Lumbermen's investigated the later claim and sent several letters to Sykes.  In the meantime, Sykes was forced to leave her home while Lumbermen's undertook construction and because Lumbermen's and their contractors left in July, 2002, when it denied the claim, work was not finished and Sykes was never able to move back into her residence.  Lumbermen's complaint alleged that after the investigation and a proper reservation of rights, a letter denying coverage was sent to Sykes on July 24, 2002.  Sykes countersued and alleged multiple claims, the two at issue in the appeal argued that Lumbermen's breached its contract with Sykes and that Lumbermen's was estopped from denying coverage because letters sent to Sykes from Lumbermen's where several letters - importantly, one on March 14, 2002, admitted that the mold in her house was covered by the policy, but affirmatively stated that if damage to the home was not caused by the ice/water damage from the previous claim, then there would be no coverage.  Sykes moved for summary judgment and attached an affidavit declaring that she was told on February 19, 2002, by representatives of Lumbermen's that her claim was covered by the policy.  The affidavit was never contradicted by Lumbermen's.

The trial court awarded summary judgment to Sykes on her coverage/breach of contract claim and granted an injunction forcing Lumbermen's to turn over some $11,000 that was left on Sykes' policy to Sykes for the costs she had incurred by being forced out of her home and unable to move back in.

Lumbermen's appealed and the appellate court held that the trial court properly granted summary judgment for damages from February 19 to March 14.  Specifically, the court looked to the communications between the Lumbermen's the Sykes and found that assertions made in Sykes' affidavit regarding representations of February 19 were never contradicted by Lumbermen's.  Holding that those non-contradicted assertions must be assumed true, there was evidence was put forth showing that any denial or explanation that coverage would be provided for damages that did not result from the prior occurrence until Lumbermen's March 14 letter.  Therefore, Lumbermen's was estopped from denying coverage for damages prior to March 14.
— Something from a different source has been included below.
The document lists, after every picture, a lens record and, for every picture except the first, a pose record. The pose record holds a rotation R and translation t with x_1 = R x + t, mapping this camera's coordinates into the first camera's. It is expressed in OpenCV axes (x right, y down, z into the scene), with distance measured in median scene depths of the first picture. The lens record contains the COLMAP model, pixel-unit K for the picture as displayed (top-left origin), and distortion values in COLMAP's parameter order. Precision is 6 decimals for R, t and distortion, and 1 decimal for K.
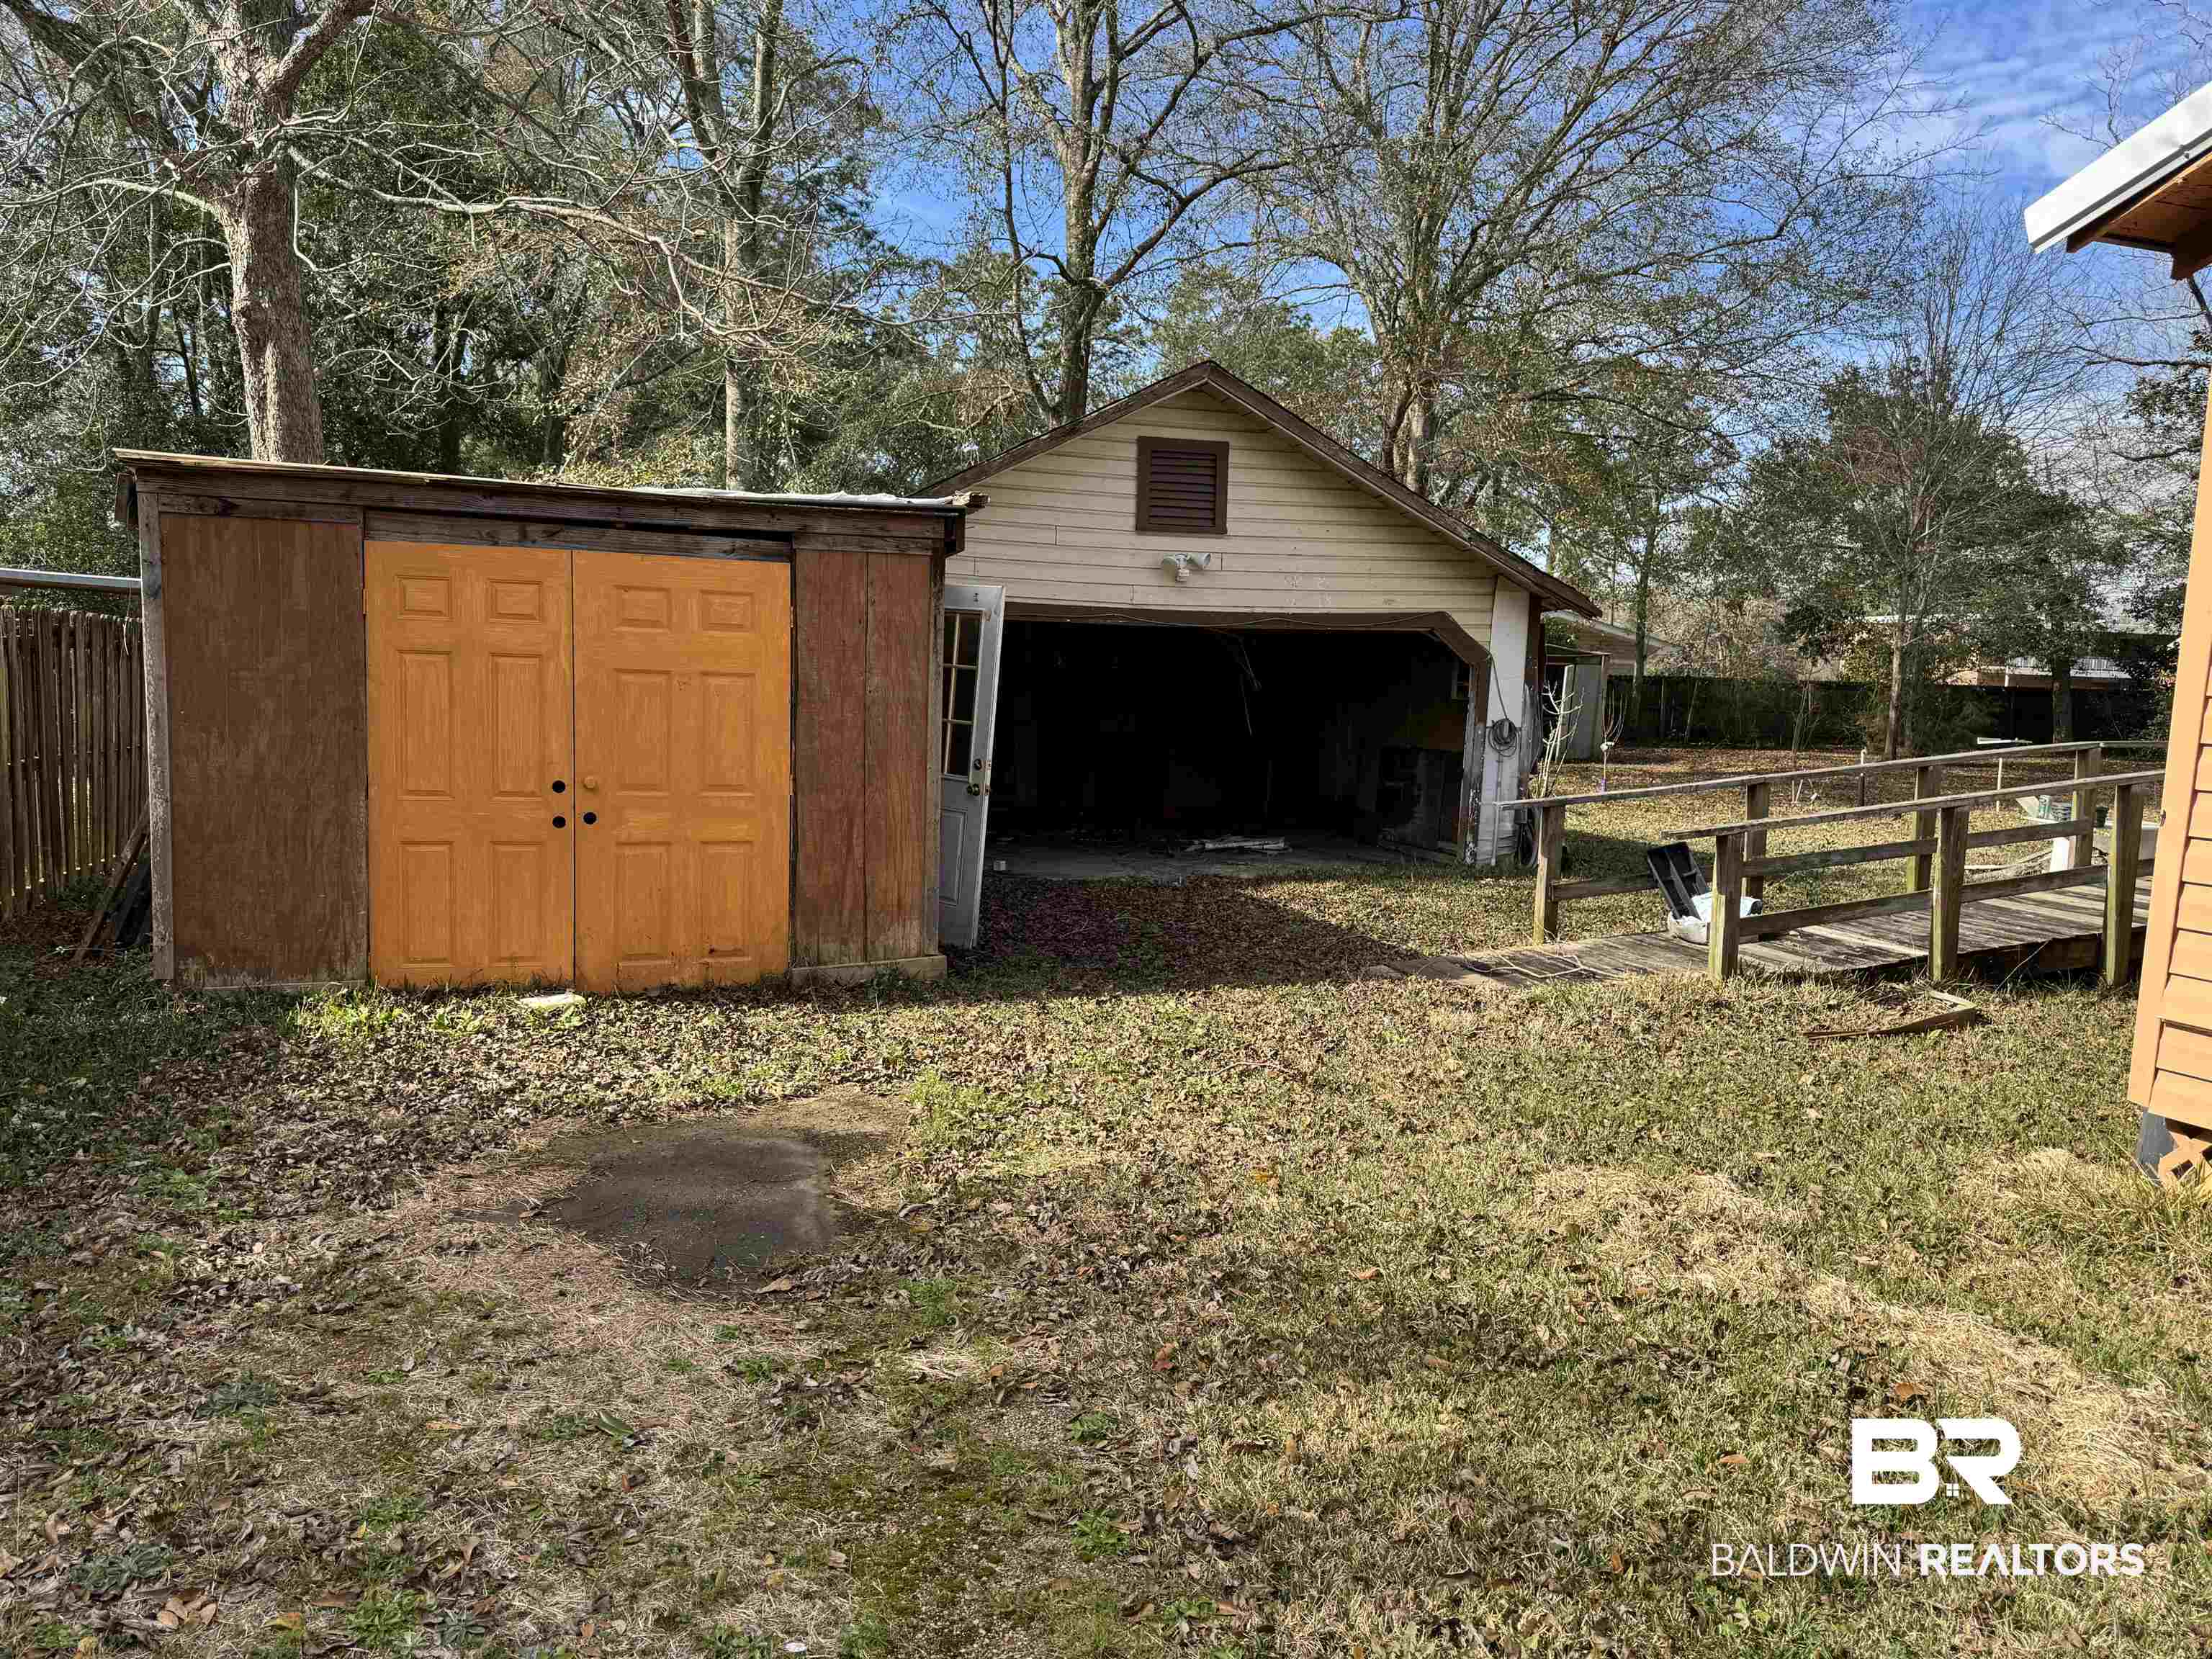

The court then found that the March 14, 2002, letter was sufficiently worded so as to arguably inform Sykes that claims may not be covered by her policy, and that any reasonable person could possibly understand the subsequent letter to mean that there might not be coverage for certain mold and water damage.  Because a reasonable person could interpret the letter differently than the plaintiff claimed she interpreted the letter, the appellate court found that an issue of fact existed sufficient enough to preclude the grant of summary judgment for damages incurred by the plaintiff subsequent to the March 14, 2002, letter, but upheld the trial court's grant of summary judgment for the damages suffered between the February 19, 2002, letter and the March 14th letter.